Derweil begleitet man den deutschen Journalisten David, der sich auf eine Reise nach Kolumbien begibt, da er einen Hinweis bekommen hat, sich den Konflikt zwischen Venezuela und Kolumbien wie auch den Widerstand gegen die Paramilitärs einmal genauer anzuschauen. Dabei wird er Zeuge grausamer Hinrichtungen, wie sie in ihrer Brutalität kaum noch zu übertreffen sind. In diesem Land voller Gewalt wird Waffen also nunmehr eine nicht zu unterschätzende Bedeutung beigemessen, sodass David auf sie ein besonderes Augenmerk richtet und ihn seine Recherche schließlich zu Alvermanns Fall nach Deutschland führt...

Meine Meinung:
Dass dies offenbar die Fortsetzung eines ersten Bandes ist, hätte ich wirklich nicht gemerkt, wäre ich nicht nachträglich darauf hingewiesen worden. Man kann „Friedensengel“ also bedenkenlos unabhängig vom ersten Band lesen, da die Autorin einem an den richtigen Stellen auf die Sprünge hilft und wichtige Informationen aus Alvermanns Vergangenheit ergänzt.

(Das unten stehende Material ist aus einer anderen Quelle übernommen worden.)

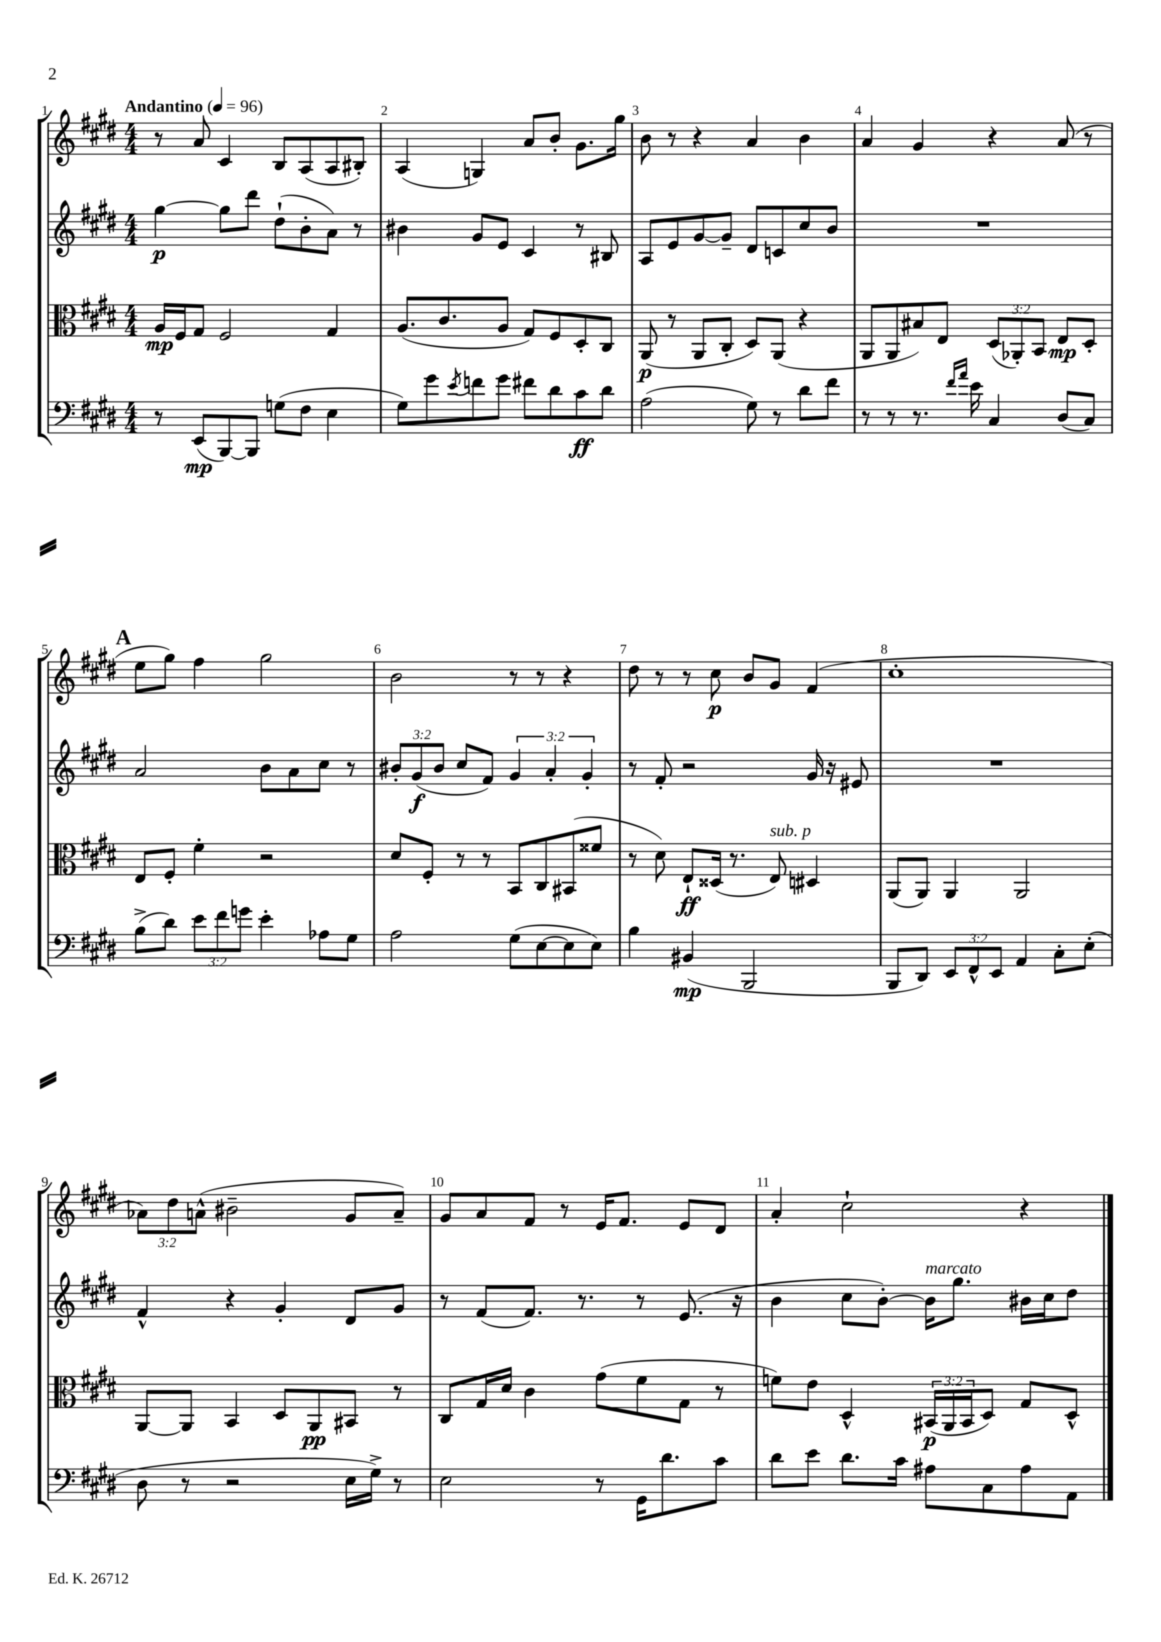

**kern	**kern	**kern	**kern
*staff4	*staff3	*staff2	*staff1
*clefF4	*clefC3	*clefG2	*clefG2
*k[f#c#g#d#]	*k[f#c#g#d#]	*k[f#c#g#d#]	*k[f#c#g#d#]
*M4/4	*M4/4	*M4/4	*M4/4
*MM96	*MM96	*MM96	*MM96
8r	16A/LL	[4gg#\	8r
.	16F#/J	.	.
(8EE/L	8G#/J	.	8a/
[8BBB/)	2F#/	8gg#\]L	4c#/
8BBB/]J	.	8ddd#\J	.
(8G\L	.	(8dd#`\L	8B/L
8F#\J	.	8b'\	(8A/
4E\	4G#/	8a\J)	8A/
.	.	8r	8B#'/J)
=	=	=	=
8G#\L)	(8.A/L	4b#\	(4A/
8g#\	.	.	.
.	8.c#/	.	.
8qe/	.	.	.
8f\	.	8g#/L	4G/)
8g#\J	8A/J	8e/J	.
8f#\L	8G#/L)	4c#/	8a/L
8d#\	8F#/	.	8b'/J
8c#\	8D#'/	8r	8.g#\L
8d#\J	8C#/J	8B#/	.
.	.	.	16gg#\Jk
=	=	=	=
(2A\	(8AA/	8A/L	8b\
.	8r	8e/	8r
.	8AA/L	[8g#/	4r
.	8C#'/J	8g#~/]J	.
8G#\)	8D#/L)	8d#/L	4a/
8r	(8AA/J	8c/	.
8d#\L	4r	8cc#/	4b\
8f#\J	.	8b/J	.
=	=	=	=
8r	8AA/L	1r	4a/
8r	8AA/	.	.
8.r	8B#/)	.	4g#/
.	8E/J	.	.
16qqf#/LL	.	.	.
16qqa/JJ	.	.	.
16e\	.	.	.
4C#/	(12D#/L	.	4r
.	12AA-'/)	.	.
.	12BB/J	.	.
(8D#/L	8E/L	.	(8a/
8C#/J)	8D#'/J	.	8r
=	=	=	=
(8B^\L	8E/L	2a/	8ee\L
8d#\J)	8F#'/J	.	8gg#\J)
12e\L	4f#'\	.	4ff#\
12f#\	.	.	.
12g\J	.	.	.
4e'\	2r	8b\L	2gg#\
.	.	8a\	.
8A-\L	.	8cc#\J	.
8G#\J	.	8r	.
=	=	=	=
2A\	8d#/L	12b#'/L	2b\
.	.	(12g#/	.
.	8F#'/J	.	.
.	.	12b#/J	.
.	8r	8cc#/L	.
.	8r	8f#/J)	.
(8G#\L	8BB/L	6g#/	8r
[8E\	8C#/	.	8r
.	.	6a'/	.
8E\]	(8BB#/	.	4r
.	.	6g#'/	.
8E\J)	8f##/J	.	.
=	=	=	=
4B\	8r	8r	8dd#\
.	8d#\)	8f#'/	8r
(4BB#/	8E`/L	2r	8r
.	(16D##/Jk	.	8cc#\
.	8.r	.	.
2BBB/	.	.	8b/L
.	8E/)	.	8g#/J
.	4D#/	16g#/	(4f#/
.	.	16r	.
.	.	8e#/	.
=	=	=	=
8BBB/L	(8AA/L	1r	1cc#'
8DD#/J)	8AA/J)	.	.
12EE/L	4AA/	.	.
12FF#^^/	.	.	.
12EE/J	.	.	.
4AA/	2AA/	.	.
8C#'\L	.	.	.
(8E'\J	.	.	.
=	=	=	=
8D#\	[8AA/L	4f#^^/	12a-\L)
.	.	.	12dd#\
8r	8AA/]J	.	.
.	.	.	(12a^^\J
2r	4BB/	4r	2b#~\
.	8D#/L	4g#'/	.
.	8AA/	.	.
16E\LL	8BB#/J	8d#/L	8g#/L
16G#^\JJ)	.	.	.
8r	8r	8g#/J	8a~/J)
=	=	=	=
2E\	8C#/L	8r	8g#/L
.	16G#/L	(8f#/L	8a/
.	16d#/JJ	.	.
.	4c#\	8.f#/J)	8f#/J
.	.	.	8r
.	.	8.r	.
8r	(8g#\L	.	16e/LK
.	.	.	8.f#/J
16GG#\LK	8f#\	8r	.
8.d#\	.	.	.
.	8G#\J	(8.e/	8e/L
8c#\J	8r	.	8d#/J
.	.	16r	.
=	=	=	=
8d#\L	8f\L)	4b\	4a'/
8e\J	8e\J	.	.
8.d#\L	4D#^^/	8cc#\L	2cc#`\
.	.	[8b'\J)	.
16c#\Jk	.	.	.
8A#\L	(24BB#/LL	16b\]LK	.
.	24AA/	.	.
.	.	8.gg#\J	.
.	24BB#/J	.	.
8C#\	8D#/J)	.	.
8A#\	8G#/L	16b#\LL	4r
.	.	16cc#\J	.
8AA\J	8D#^^/J	8dd#\J	.
==	==	==	==
*-	*-	*-	*-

Der Stil ist mir durchgängig positiv aufgefallen, da er einem immer angemessen vorkommt. An den richtigen Stellen emotional, dann wiederum aber auch mal sachlich und zwischendurch durchweg humorvoll. Da fällt einem das Lesen unglaublich leicht und macht trotz der schwierigen Thematik viel Spaß, da man durch unerwartete Wendungen immer wieder aufs Neue überrascht wird.

Ansonsten möchte ich noch mal ein besonderes Lob an die für mich bislang neuartige Thematik richten. Denn mir war dieser erbitterte Kampf zwischen Venezuela und Kolumbien vollkommen unbekannt und das, obwohl ich im Grunde überhaupt nicht politikverdrossen, sondern viel mehr interessiert bin. Dieses Buch ist daher mehr als einfach nur ein spannender Krimi, sondern enthält eine wachrüttelnde Handlung, klärt über ein wichtiges Thema auf und schafft beim Leser ein Bewusstsein für die Konflikte in Ländern am anderen Ende der Welt, von denen ein Deutscher oft nicht viel wissen will.

Fazit:
„Friedensengel“ von Marion Feldhausen ist mehr als einfach nur ein unterhaltsamer und spannender Krimi, sondern eine ganz besondere Geschichte, die sich mit einem aktuellen politischen Konflikt auseinander setzt und den Leser zum Nachdenken anregt.